§ **Task objective**: Your answer must be the records below, printed exactly.

Top of Data to use

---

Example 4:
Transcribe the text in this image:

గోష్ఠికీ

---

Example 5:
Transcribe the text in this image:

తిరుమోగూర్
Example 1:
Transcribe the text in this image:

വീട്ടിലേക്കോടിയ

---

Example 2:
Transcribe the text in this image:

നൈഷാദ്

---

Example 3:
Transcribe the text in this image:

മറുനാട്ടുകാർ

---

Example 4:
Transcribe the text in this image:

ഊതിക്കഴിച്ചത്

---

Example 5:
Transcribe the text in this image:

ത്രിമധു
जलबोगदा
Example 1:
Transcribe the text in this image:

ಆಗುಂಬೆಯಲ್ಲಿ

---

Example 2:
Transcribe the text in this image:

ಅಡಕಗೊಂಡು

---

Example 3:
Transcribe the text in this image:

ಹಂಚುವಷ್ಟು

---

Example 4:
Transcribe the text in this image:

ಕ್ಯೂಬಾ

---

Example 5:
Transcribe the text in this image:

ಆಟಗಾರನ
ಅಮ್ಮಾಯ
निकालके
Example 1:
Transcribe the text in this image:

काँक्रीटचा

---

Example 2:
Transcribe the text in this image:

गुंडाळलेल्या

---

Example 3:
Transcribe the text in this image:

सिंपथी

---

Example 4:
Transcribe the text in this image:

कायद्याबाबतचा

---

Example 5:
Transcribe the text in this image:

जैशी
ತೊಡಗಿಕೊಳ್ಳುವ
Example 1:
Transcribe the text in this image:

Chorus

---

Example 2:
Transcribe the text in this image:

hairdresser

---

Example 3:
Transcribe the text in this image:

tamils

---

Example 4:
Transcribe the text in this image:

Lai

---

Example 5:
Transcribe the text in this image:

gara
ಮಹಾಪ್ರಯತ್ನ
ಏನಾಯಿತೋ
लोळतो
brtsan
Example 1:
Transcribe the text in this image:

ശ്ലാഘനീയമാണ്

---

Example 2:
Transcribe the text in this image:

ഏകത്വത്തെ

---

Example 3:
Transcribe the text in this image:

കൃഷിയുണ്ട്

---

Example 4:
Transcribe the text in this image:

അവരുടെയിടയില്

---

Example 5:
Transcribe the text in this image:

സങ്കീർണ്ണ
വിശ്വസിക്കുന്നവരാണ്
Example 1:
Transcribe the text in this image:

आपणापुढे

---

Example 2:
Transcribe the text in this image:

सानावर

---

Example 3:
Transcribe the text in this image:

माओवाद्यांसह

Bottom of Data to use

§ **Result of the exercise**:
---

Example 4:
Transcribe the text in this image:

గోష్ఠికీ

---

Example 5:
Transcribe the text in this image:

తిరుమోగూర్
Example 1:
Transcribe the text in this image:

വീട്ടിലേക്കോടിയ

---

Example 2:
Transcribe the text in this image:

നൈഷാദ്

---

Example 3:
Transcribe the text in this image:

മറുനാട്ടുകാർ

---

Example 4:
Transcribe the text in this image:

ഊതിക്കഴിച്ചത്

---

Example 5:
Transcribe the text in this image:

ത്രിമധു
जलबोगदा
Example 1:
Transcribe the text in this image:

ಆಗುಂಬೆಯಲ್ಲಿ

---

Example 2:
Transcribe the text in this image:

ಅಡಕಗೊಂಡು

---

Example 3:
Transcribe the text in this image:

ಹಂಚುವಷ್ಟು

---

Example 4:
Transcribe the text in this image:

ಕ್ಯೂಬಾ

---

Example 5:
Transcribe the text in this image:

ಆಟಗಾರನ
ಅಮ್ಮಾಯ
निकालके
Example 1:
Transcribe the text in this image:

काँक्रीटचा

---

Example 2:
Transcribe the text in this image:

गुंडाळलेल्या

---

Example 3:
Transcribe the text in this image:

सिंपथी

---

Example 4:
Transcribe the text in this image:

कायद्याबाबतचा

---

Example 5:
Transcribe the text in this image:

जैशी
ತೊಡಗಿಕೊಳ್ಳುವ
Example 1:
Transcribe the text in this image:

Chorus

---

Example 2:
Transcribe the text in this image:

hairdresser

---

Example 3:
Transcribe the text in this image:

tamils

---

Example 4:
Transcribe the text in this image:

Lai

---

Example 5:
Transcribe the text in this image:

gara
ಮಹಾಪ್ರಯತ್ನ
ಏನಾಯಿತೋ
लोळतो
brtsan
Example 1:
Transcribe the text in this image:

ശ്ലാഘനീയമാണ്

---

Example 2:
Transcribe the text in this image:

ഏകത്വത്തെ

---

Example 3:
Transcribe the text in this image:

കൃഷിയുണ്ട്

---

Example 4:
Transcribe the text in this image:

അവരുടെയിടയില്

---

Example 5:
Transcribe the text in this image:

സങ്കീർണ്ണ
വിശ്വസിക്കുന്നവരാണ്
Example 1:
Transcribe the text in this image:

आपणापुढे

---

Example 2:
Transcribe the text in this image:

सानावर

---

Example 3:
Transcribe the text in this image:

माओवाद्यांसह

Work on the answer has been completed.